### TRY IT
Take the lines below between the one holding "girl running at (198, 187, 302, 464) 17.24" and the one holding "girl running at (562, 248, 587, 347) 39.52", inclusive, and copy them exactly. Add nothing.

### RECORD EXCERPTS
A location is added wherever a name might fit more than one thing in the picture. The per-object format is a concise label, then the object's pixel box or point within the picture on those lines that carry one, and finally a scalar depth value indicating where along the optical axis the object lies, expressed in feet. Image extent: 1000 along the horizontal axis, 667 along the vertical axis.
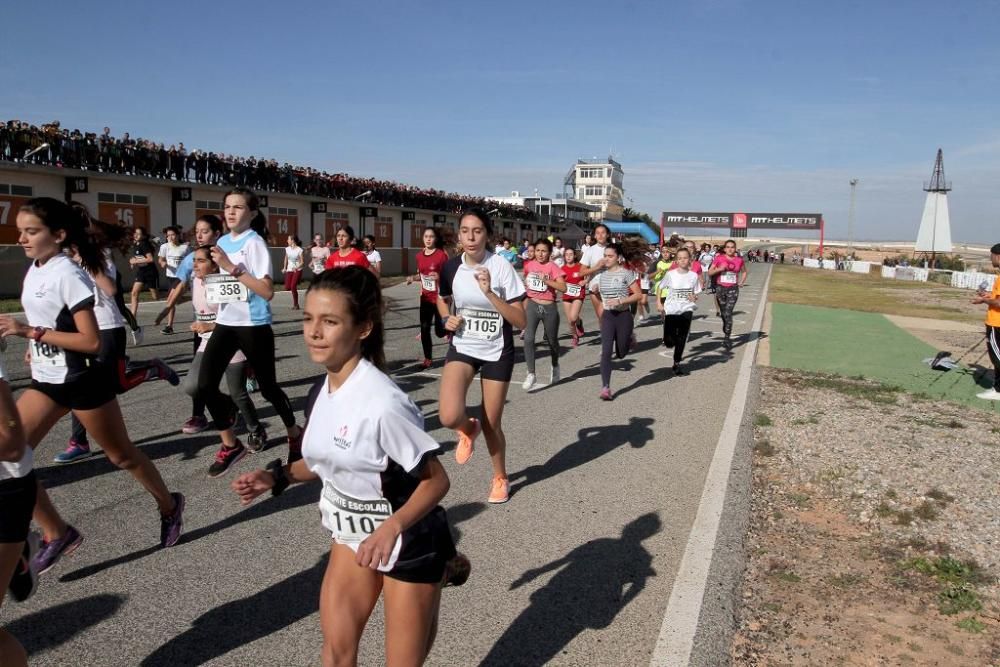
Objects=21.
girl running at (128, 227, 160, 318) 43.02
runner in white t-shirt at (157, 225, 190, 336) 46.03
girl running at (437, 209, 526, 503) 16.33
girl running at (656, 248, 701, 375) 33.68
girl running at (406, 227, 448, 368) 34.27
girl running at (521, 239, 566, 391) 31.32
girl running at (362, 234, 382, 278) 41.86
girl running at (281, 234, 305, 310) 55.31
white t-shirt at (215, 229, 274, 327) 17.28
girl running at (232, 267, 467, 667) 7.32
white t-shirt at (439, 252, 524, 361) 16.39
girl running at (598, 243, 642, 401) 28.55
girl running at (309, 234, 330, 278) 57.16
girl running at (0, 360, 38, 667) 7.37
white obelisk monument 329.11
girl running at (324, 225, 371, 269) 30.04
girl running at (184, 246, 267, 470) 17.78
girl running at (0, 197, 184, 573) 11.87
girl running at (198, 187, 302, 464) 17.24
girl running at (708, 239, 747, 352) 43.19
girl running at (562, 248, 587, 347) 39.52
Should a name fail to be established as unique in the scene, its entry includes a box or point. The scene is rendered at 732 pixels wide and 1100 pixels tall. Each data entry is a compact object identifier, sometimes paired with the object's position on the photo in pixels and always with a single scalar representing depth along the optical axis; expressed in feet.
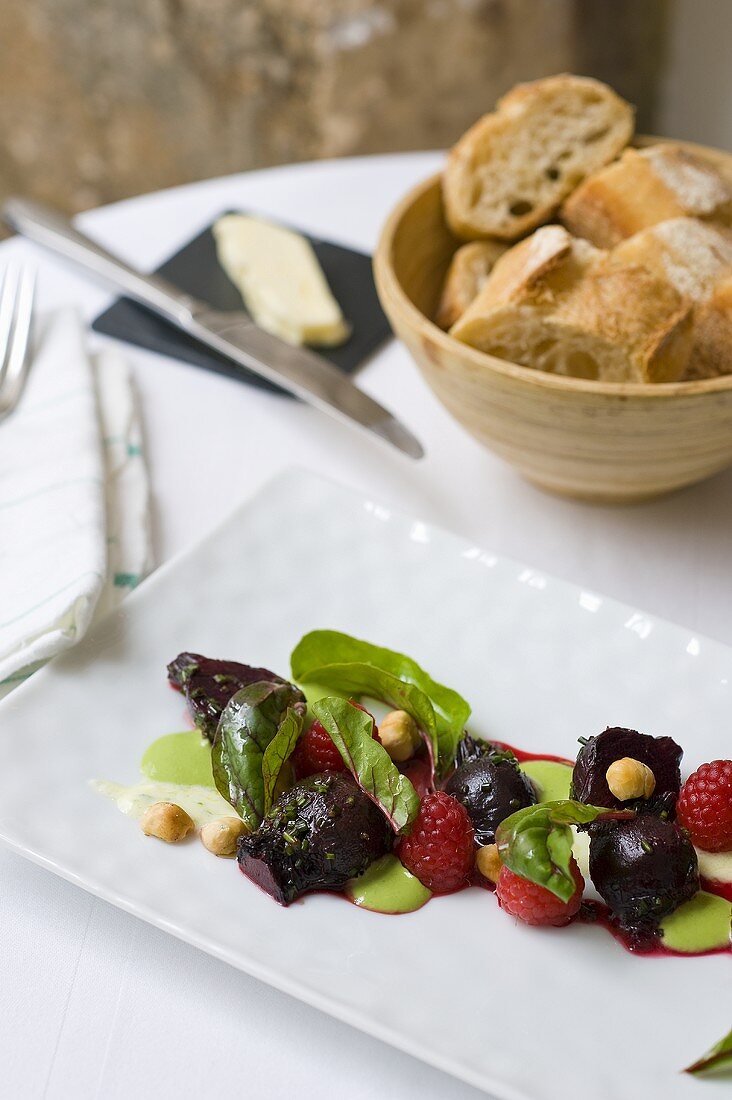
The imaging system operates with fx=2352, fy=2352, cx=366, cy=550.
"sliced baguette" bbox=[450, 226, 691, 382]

### TASK OUTPUT
girl running at (198, 187, 302, 464) 17.24
girl running at (708, 239, 747, 352) 43.19
girl running at (562, 248, 587, 347) 39.52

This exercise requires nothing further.